### Excerpted records
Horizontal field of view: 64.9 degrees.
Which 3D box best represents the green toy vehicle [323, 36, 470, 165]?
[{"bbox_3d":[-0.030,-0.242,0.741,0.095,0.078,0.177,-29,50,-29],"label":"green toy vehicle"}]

* * *

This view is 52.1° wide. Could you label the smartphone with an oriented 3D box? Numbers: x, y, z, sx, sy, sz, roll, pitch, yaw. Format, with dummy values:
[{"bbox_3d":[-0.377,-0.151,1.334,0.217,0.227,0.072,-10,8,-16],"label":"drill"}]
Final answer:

### What the task asks
Every line above that holds the word "view" needs to be copied.

### Solution to the problem
Horizontal field of view: 64.9 degrees.
This view is 52.1° wide. Could you label the smartphone with an oriented 3D box? Numbers: x, y, z, sx, sy, sz, roll, pitch, yaw. Format, with dummy values:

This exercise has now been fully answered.